» **INSTRUCTION**
Each entry should be duplicated verbatim; its pictures should not be.

[Stored data]

Segment Open

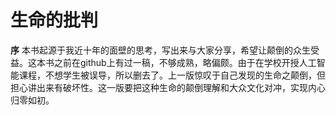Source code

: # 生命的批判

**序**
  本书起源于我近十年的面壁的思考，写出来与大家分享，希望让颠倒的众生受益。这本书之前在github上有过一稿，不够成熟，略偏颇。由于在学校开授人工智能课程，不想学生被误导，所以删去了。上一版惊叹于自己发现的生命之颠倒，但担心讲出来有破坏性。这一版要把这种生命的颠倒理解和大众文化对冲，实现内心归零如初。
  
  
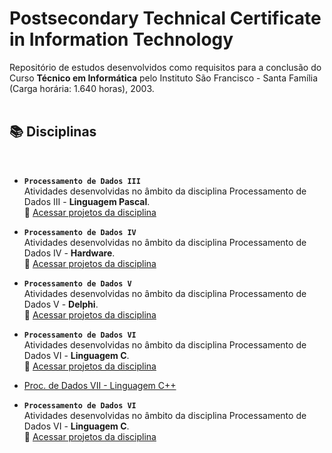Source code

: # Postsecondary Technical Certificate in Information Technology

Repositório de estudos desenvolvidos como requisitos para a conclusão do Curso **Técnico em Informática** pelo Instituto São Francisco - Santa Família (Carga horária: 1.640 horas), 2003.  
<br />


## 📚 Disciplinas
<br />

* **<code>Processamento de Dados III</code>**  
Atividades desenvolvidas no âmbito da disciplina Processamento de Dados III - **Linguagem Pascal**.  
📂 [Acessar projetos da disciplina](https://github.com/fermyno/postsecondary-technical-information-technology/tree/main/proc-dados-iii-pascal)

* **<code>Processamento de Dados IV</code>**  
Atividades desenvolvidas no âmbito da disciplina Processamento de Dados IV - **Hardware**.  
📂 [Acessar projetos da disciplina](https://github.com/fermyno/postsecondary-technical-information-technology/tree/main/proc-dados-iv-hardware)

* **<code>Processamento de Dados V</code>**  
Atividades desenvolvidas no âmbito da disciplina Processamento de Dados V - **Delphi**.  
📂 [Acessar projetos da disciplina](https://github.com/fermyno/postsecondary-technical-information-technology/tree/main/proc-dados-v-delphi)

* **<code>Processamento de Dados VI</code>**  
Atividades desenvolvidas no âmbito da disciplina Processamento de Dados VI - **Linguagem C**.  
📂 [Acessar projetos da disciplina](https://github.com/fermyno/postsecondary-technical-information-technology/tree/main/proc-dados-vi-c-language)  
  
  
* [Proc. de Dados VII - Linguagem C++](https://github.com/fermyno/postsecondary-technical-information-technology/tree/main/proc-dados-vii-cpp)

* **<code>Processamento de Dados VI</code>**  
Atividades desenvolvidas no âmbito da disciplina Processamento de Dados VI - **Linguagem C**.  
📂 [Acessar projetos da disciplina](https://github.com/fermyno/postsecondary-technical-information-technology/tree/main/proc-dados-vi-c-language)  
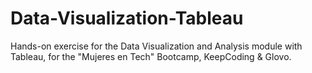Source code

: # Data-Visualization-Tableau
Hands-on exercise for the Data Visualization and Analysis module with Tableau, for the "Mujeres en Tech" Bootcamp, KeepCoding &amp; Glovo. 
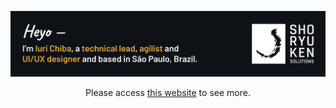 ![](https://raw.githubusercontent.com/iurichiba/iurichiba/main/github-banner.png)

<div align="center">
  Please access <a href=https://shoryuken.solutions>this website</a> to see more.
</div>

Segment Closed

» **SOLUTION FOR THIS PROBLEM**
Source code

: # 生命的批判

**序**
  本书起源于我近十年的面壁的思考，写出来与大家分享，希望让颠倒的众生受益。这本书之前在github上有过一稿，不够成熟，略偏颇。由于在学校开授人工智能课程，不想学生被误导，所以删去了。上一版惊叹于自己发现的生命之颠倒，但担心讲出来有破坏性。这一版要把这种生命的颠倒理解和大众文化对冲，实现内心归零如初。
  
  
Source code

: # Postsecondary Technical Certificate in Information Technology

Repositório de estudos desenvolvidos como requisitos para a conclusão do Curso **Técnico em Informática** pelo Instituto São Francisco - Santa Família (Carga horária: 1.640 horas), 2003.  
<br />


## 📚 Disciplinas
<br />

* **<code>Processamento de Dados III</code>**  
Atividades desenvolvidas no âmbito da disciplina Processamento de Dados III - **Linguagem Pascal**.  
📂 [Acessar projetos da disciplina](https://github.com/fermyno/postsecondary-technical-information-technology/tree/main/proc-dados-iii-pascal)

* **<code>Processamento de Dados IV</code>**  
Atividades desenvolvidas no âmbito da disciplina Processamento de Dados IV - **Hardware**.  
📂 [Acessar projetos da disciplina](https://github.com/fermyno/postsecondary-technical-information-technology/tree/main/proc-dados-iv-hardware)

* **<code>Processamento de Dados V</code>**  
Atividades desenvolvidas no âmbito da disciplina Processamento de Dados V - **Delphi**.  
📂 [Acessar projetos da disciplina](https://github.com/fermyno/postsecondary-technical-information-technology/tree/main/proc-dados-v-delphi)

* **<code>Processamento de Dados VI</code>**  
Atividades desenvolvidas no âmbito da disciplina Processamento de Dados VI - **Linguagem C**.  
📂 [Acessar projetos da disciplina](https://github.com/fermyno/postsecondary-technical-information-technology/tree/main/proc-dados-vi-c-language)  
  
  
* [Proc. de Dados VII - Linguagem C++](https://github.com/fermyno/postsecondary-technical-information-technology/tree/main/proc-dados-vii-cpp)

* **<code>Processamento de Dados VI</code>**  
Atividades desenvolvidas no âmbito da disciplina Processamento de Dados VI - **Linguagem C**.  
📂 [Acessar projetos da disciplina](https://github.com/fermyno/postsecondary-technical-information-technology/tree/main/proc-dados-vi-c-language)  
Source code

: # Data-Visualization-Tableau
Hands-on exercise for the Data Visualization and Analysis module with Tableau, for the "Mujeres en Tech" Bootcamp, KeepCoding &amp; Glovo. 
 ![](https://raw.githubusercontent.com/iurichiba/iurichiba/main/github-banner.png)

<div align="center">
  Please access <a href=https://shoryuken.solutions>this website</a> to see more.
</div>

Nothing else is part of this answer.